Wir sind in eine neue Epoche eingetreten

Mein Interview mit der ZEIT ist nun auch bei Spektrum.de erschienen, hier ein paar Ausschnitte:

Ein neues erdgeschichtliches Zeitalter hat begonnen: das Anthropozän. Der Begriff soll unser Denken verändern. Ein Gespräch mit dem Geologen Reinhold Leinfelder von der Freien Universität Berlin.

Das Interview führte Ulrich Schnabel
Sie sind einer der Initiatoren des Anthropozän-Projektes, das letzte Woche in Berlin startete. Worum geht es?

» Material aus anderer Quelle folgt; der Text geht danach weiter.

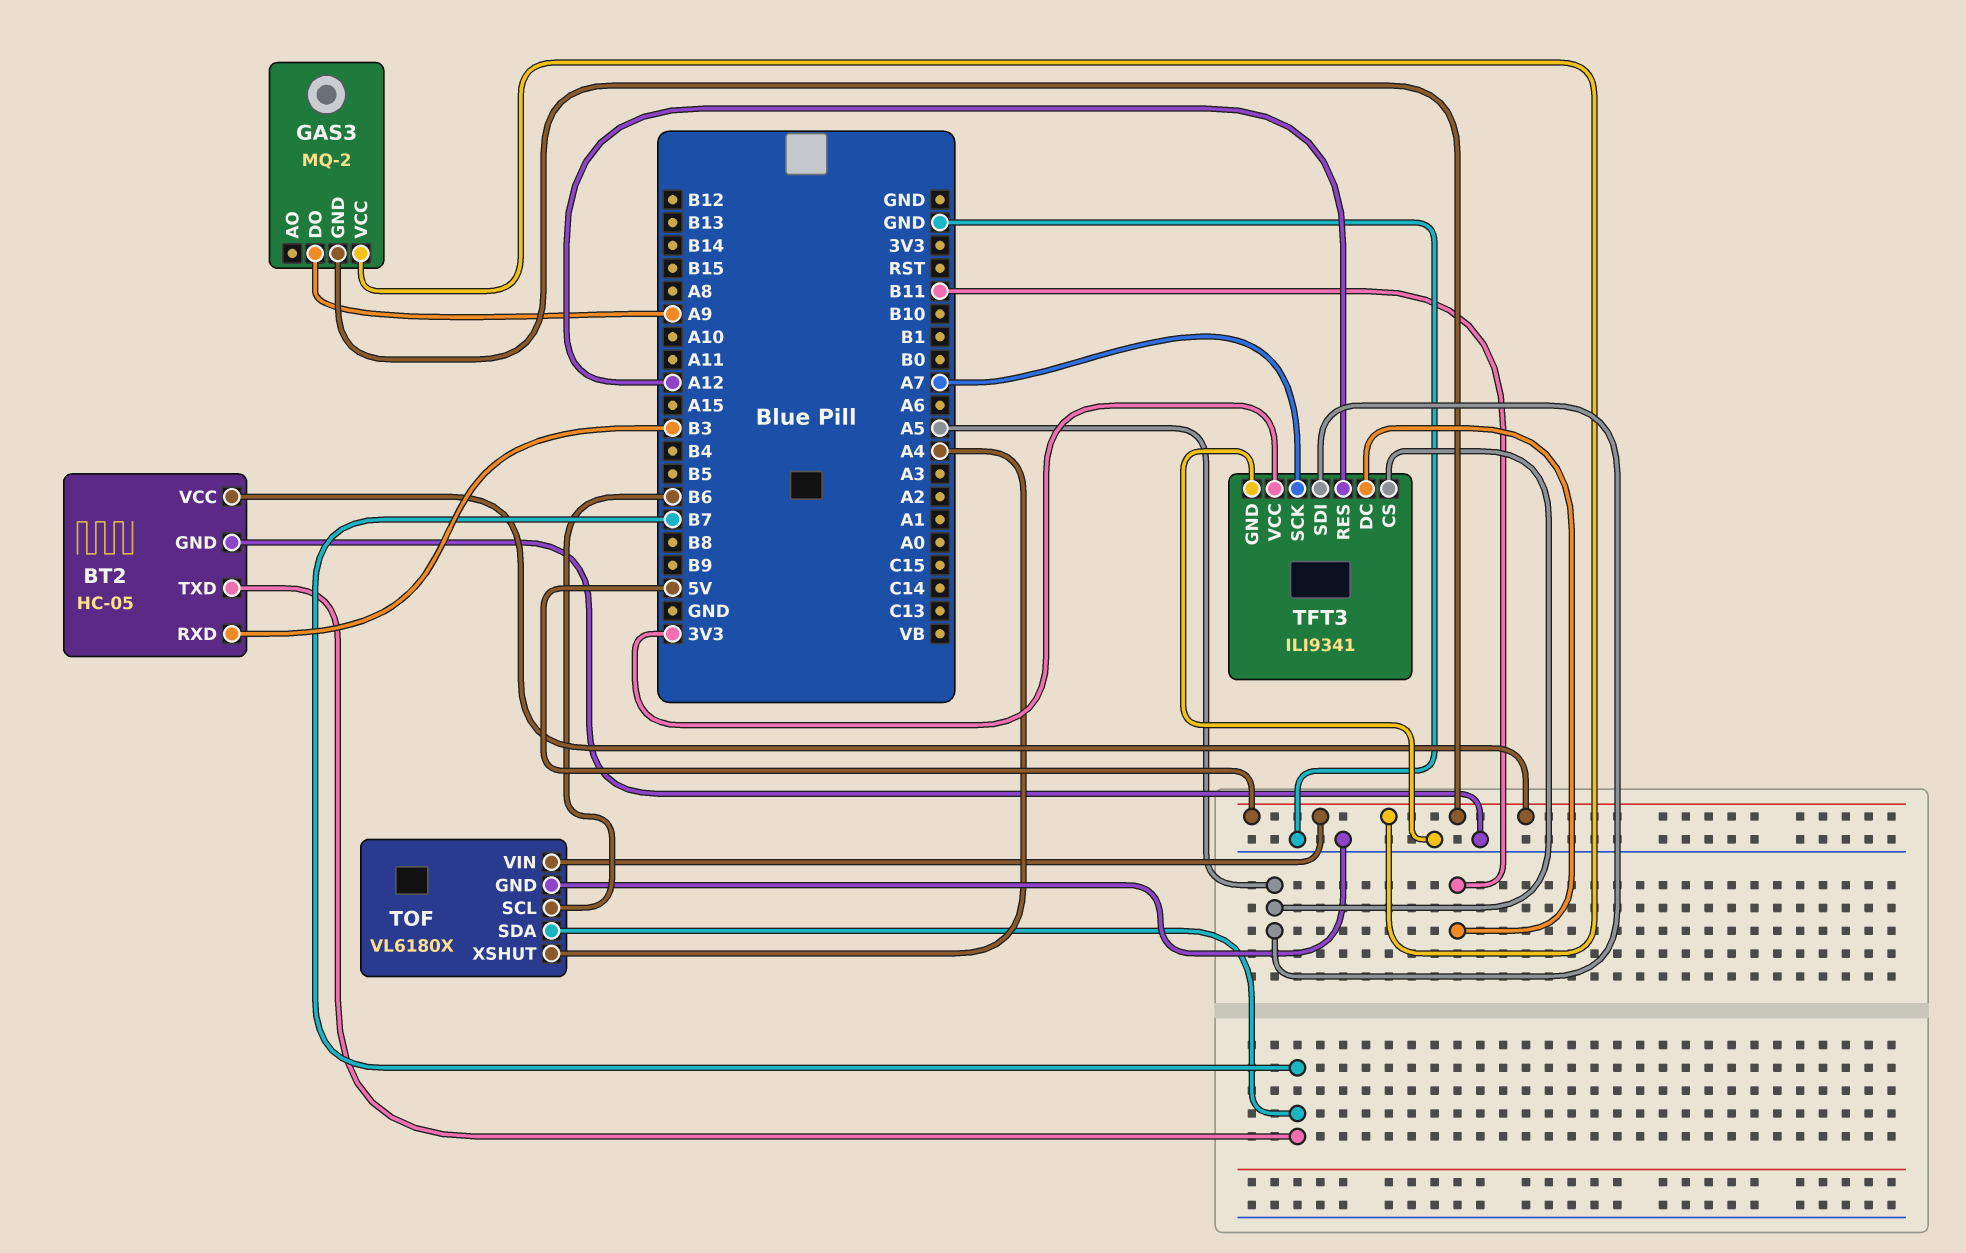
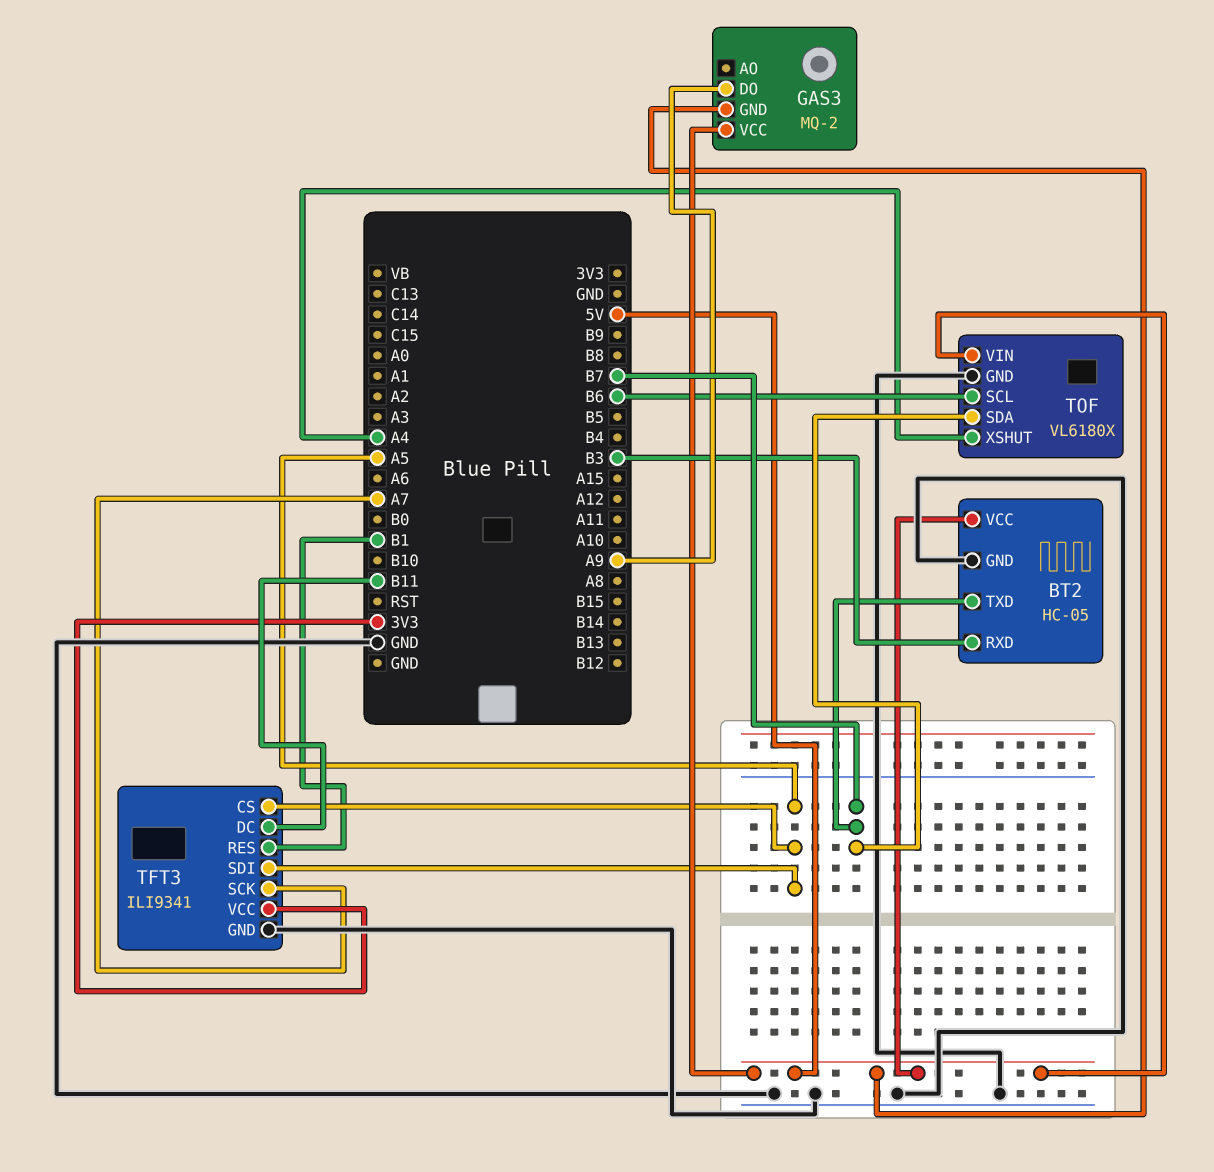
TFT3 pin RES: A12 -> B1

Reinhold Leinfelder: Der Begriff Anthropozän – Menschenzeit – soll zum Ausdruck bringen, dass wir die erdgeschichtlich relativ stabile Epoche des Holozäns hinter uns gelassen haben und etwa seit dem Jahr 1800 in eine neue Epoche eingetreten sind, in der der Mensch zum dominierenden geologischen Faktor geworden ist. Das kann man an vielen Punkten festmachen: Mehr als 90 Prozent allen Pflanzenwachstums findet in Systemen statt, die der Mensch beeinflusst, 90 Prozent der Biomasse aller lebenden Säugetiere werden vom Menschen und seinen Haustieren gestellt, und mehr als drei Viertel der eisfreien Landoberfläche sind nicht mehr im ursprünglichen Zustand.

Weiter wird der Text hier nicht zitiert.